Openness without compromises for your Apache Iceberg lakehouse

Today, at the Apache Iceberg Summit in San Francisco, we are announcing the preview of read and write interoperability between BigQuery and Iceberg-compatible engines, including Trino, Spark, and others in Apache Iceberg tables in Google-managed Iceberg REST Catalog. With this new capability, you get the benefits of enterprise-grade native storage for your lakehouse without sacrificing Iceberg’s openness and flexibility.

Why it matters: If you’re building a lakehouse today, you’re probably using Apache Iceberg, which has gained massive popularity among data platform teams that need to support multiple compute engines (like Spark and BigQuery) that access the same data for different workloads. However, we consistently hear from customers that achieving openness often requires compromises.

Compared to using enterprise storage, there’s often price-performance overhead on using Iceberg, wiping out the cost benefits of a single-copy architecture. In order to make Iceberg work for all production use cases, data teams have to invest in custom infrastructure to handle real-time streaming, build complex pipelines to replicate operational data, and navigate fragmented governance across different compute engines. Ultimately, these limitations become bottlenecks to innovation.

Over the years, Google has purpose-built storage infrastructure to solve these exact challenges at scale, powered by highly scalable, real-time metadata, unified governance, and deep vertical integration across Cloud Storage, metadata, and various query engines. We are making this infrastructure available directly in Iceberg.

This enables access to BigQuery’s advanced runtime, automatic table management, partitioning, multi-statement transactions, and change data replication for Google-managed Iceberg REST catalog tables. These features will be available in preview for Google-managed Iceberg REST catalog tables and will be generally available (GA) for BigQuery-managed Iceberg tables, coming next month.

Write and read interoperability across engines

Previously, customers building lakehouses chose between Iceberg tables in the Google-managed Iceberg REST catalog or tables managed by BigQuery based on their primary ETL engine. That means that customers relying on Apache Spark for ETL to Iceberg REST Catalog tables couldn’t write through BigQuery or use its storage management features.

▶ AIM OF THE TASK:
In the Iceberg announcement, reproduce the passage that begins with "Over the years, Google" and ends with "directly in Iceberg.", changing "infrastructure" to "systems".

▶ SUPPLIED INFORMATION:
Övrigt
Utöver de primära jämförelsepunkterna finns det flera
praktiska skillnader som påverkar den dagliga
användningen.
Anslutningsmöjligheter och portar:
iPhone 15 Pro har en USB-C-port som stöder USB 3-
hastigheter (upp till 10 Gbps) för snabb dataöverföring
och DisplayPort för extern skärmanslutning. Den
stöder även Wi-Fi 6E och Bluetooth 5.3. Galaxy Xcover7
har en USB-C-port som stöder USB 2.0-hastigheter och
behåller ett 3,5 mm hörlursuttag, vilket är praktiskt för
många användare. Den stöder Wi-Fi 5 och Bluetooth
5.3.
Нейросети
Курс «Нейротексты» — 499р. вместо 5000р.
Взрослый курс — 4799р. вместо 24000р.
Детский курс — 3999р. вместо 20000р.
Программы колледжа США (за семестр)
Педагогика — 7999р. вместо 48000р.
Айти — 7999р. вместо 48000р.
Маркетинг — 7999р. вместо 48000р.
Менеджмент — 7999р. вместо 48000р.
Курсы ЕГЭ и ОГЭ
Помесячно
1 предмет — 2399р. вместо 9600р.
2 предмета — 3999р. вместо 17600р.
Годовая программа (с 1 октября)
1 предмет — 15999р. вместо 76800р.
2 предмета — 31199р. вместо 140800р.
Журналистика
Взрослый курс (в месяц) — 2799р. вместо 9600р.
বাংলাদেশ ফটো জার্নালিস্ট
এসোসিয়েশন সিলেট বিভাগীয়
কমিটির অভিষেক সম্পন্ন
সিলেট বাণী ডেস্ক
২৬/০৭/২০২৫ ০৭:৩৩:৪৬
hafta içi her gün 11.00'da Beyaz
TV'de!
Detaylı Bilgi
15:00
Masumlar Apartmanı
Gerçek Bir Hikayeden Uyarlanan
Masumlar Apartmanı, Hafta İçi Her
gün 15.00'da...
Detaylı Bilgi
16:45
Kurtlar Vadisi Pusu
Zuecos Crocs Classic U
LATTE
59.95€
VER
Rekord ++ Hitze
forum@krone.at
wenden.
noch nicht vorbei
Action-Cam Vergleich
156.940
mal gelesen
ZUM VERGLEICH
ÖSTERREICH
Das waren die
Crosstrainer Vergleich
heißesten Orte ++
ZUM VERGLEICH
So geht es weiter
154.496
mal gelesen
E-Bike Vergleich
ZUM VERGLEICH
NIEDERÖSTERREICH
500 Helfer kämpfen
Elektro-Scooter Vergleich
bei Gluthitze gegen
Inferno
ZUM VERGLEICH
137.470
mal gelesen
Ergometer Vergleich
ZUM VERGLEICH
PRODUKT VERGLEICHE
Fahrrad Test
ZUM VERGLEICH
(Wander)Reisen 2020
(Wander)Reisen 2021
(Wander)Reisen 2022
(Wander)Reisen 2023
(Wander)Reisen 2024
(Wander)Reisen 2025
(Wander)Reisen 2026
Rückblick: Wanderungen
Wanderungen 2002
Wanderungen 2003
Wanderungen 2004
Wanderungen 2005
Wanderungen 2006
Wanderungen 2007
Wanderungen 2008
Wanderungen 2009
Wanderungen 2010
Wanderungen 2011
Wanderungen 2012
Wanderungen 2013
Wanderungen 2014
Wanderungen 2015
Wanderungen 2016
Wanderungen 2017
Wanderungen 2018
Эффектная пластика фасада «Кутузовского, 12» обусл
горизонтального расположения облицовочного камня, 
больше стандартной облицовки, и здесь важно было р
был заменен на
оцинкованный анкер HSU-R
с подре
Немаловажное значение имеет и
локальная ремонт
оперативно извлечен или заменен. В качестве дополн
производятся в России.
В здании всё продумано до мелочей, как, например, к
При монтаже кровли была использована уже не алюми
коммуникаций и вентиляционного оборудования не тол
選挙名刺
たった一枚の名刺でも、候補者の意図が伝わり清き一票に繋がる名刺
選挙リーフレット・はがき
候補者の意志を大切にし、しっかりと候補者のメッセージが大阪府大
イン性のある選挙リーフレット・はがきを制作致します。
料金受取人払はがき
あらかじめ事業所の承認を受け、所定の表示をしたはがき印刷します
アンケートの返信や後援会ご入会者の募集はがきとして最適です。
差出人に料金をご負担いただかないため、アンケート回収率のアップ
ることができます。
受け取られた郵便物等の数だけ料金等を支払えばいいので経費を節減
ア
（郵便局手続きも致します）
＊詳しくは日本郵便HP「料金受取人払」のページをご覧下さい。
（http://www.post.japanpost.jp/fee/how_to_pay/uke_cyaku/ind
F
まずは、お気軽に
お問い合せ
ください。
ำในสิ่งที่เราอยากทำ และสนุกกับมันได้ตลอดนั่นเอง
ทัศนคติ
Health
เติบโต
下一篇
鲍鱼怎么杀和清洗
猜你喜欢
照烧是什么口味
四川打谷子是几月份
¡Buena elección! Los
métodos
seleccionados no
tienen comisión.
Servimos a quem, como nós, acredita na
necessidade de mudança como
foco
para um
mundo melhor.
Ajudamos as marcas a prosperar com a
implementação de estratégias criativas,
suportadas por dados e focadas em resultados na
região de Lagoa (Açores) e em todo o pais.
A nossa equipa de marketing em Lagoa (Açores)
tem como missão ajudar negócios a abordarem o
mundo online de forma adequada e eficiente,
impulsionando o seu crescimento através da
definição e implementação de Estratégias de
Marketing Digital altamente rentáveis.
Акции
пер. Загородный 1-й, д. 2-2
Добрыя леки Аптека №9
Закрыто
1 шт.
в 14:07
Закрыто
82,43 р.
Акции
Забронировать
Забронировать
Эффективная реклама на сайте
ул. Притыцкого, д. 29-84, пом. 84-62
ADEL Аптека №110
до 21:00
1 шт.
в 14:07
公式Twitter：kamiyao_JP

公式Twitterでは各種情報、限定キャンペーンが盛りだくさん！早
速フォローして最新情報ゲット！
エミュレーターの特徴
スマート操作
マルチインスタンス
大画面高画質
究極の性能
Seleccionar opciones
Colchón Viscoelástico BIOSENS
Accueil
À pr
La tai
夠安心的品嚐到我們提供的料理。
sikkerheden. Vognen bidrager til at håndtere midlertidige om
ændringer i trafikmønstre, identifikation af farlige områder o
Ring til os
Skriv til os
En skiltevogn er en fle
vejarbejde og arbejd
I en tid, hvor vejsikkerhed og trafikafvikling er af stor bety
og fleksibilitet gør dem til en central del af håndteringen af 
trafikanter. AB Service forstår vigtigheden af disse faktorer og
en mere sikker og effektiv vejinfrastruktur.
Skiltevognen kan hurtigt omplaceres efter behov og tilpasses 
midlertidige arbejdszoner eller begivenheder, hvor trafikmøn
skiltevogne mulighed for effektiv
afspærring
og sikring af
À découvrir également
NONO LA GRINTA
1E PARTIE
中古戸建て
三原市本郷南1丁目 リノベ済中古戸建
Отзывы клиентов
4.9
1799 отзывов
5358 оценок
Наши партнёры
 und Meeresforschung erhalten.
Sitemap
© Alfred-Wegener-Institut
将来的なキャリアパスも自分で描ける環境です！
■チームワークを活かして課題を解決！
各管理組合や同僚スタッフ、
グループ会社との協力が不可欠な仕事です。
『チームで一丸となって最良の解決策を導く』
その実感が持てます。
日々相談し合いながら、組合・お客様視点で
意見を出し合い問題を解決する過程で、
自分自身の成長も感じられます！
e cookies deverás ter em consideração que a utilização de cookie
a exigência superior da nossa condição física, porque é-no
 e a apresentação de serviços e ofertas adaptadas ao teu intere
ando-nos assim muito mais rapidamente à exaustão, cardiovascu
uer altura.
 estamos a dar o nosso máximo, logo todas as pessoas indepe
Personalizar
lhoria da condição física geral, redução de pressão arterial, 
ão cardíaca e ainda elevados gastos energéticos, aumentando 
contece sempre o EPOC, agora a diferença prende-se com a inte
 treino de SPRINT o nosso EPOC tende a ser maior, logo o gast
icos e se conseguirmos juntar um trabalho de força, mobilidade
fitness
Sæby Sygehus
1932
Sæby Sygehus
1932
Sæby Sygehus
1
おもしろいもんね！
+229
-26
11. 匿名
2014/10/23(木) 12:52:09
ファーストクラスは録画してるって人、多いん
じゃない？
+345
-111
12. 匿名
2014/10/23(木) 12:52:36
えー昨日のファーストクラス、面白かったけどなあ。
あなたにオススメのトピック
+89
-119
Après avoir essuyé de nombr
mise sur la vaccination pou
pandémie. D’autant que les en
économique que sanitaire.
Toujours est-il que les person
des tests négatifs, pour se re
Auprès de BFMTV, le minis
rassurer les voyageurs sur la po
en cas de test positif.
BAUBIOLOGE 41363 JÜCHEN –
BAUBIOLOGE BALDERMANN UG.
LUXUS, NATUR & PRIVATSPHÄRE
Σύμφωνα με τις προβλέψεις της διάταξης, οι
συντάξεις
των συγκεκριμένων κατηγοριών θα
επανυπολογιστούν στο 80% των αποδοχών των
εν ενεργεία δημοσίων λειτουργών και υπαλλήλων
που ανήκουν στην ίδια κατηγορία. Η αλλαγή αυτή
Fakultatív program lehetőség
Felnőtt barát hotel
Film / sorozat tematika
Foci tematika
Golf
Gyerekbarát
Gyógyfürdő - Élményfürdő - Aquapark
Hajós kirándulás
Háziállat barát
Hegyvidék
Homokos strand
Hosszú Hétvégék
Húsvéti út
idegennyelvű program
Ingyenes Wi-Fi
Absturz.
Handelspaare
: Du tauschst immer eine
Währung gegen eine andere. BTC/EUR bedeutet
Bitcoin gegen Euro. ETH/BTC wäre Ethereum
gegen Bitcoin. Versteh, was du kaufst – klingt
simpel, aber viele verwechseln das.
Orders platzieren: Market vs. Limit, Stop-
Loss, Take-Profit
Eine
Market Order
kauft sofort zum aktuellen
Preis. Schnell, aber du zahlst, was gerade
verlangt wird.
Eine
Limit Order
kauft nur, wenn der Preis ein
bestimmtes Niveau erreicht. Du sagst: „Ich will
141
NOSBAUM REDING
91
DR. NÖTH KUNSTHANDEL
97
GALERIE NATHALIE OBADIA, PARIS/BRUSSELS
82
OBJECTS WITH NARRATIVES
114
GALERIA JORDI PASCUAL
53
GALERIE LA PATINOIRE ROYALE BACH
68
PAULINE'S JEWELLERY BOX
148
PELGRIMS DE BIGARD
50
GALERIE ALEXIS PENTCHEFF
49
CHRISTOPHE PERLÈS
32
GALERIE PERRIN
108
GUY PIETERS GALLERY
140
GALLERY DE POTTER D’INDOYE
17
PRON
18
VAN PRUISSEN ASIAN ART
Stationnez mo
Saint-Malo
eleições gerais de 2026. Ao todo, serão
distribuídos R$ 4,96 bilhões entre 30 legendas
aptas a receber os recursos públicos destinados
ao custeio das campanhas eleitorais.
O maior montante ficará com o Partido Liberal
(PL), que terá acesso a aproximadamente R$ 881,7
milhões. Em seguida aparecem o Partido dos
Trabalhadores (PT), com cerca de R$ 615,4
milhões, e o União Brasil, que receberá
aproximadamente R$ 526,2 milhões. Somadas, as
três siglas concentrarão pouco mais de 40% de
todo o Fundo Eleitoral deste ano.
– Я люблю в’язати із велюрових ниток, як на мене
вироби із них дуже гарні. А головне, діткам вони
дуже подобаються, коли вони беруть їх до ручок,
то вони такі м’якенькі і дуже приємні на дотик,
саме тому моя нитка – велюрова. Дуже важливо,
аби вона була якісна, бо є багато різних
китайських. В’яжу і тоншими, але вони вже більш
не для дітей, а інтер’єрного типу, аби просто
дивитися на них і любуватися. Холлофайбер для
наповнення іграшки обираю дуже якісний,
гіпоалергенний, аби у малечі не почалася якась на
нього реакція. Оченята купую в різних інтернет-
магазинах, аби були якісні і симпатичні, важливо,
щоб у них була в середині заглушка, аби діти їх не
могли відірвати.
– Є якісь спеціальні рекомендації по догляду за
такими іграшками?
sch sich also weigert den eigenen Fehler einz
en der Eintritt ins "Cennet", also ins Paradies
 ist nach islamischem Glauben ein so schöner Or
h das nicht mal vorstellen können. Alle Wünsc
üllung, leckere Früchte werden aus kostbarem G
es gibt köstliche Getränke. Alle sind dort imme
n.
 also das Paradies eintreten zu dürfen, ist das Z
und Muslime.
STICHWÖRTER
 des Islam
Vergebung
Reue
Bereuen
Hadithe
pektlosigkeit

▶ RESPONSE BOX:
Over the years, Google has purpose-built storage systems to solve these exact challenges at scale, powered by highly scalable, real-time metadata, unified governance, and deep vertical integration across Cloud Storage, metadata, and various query engines. We are making this systems available directly in Iceberg.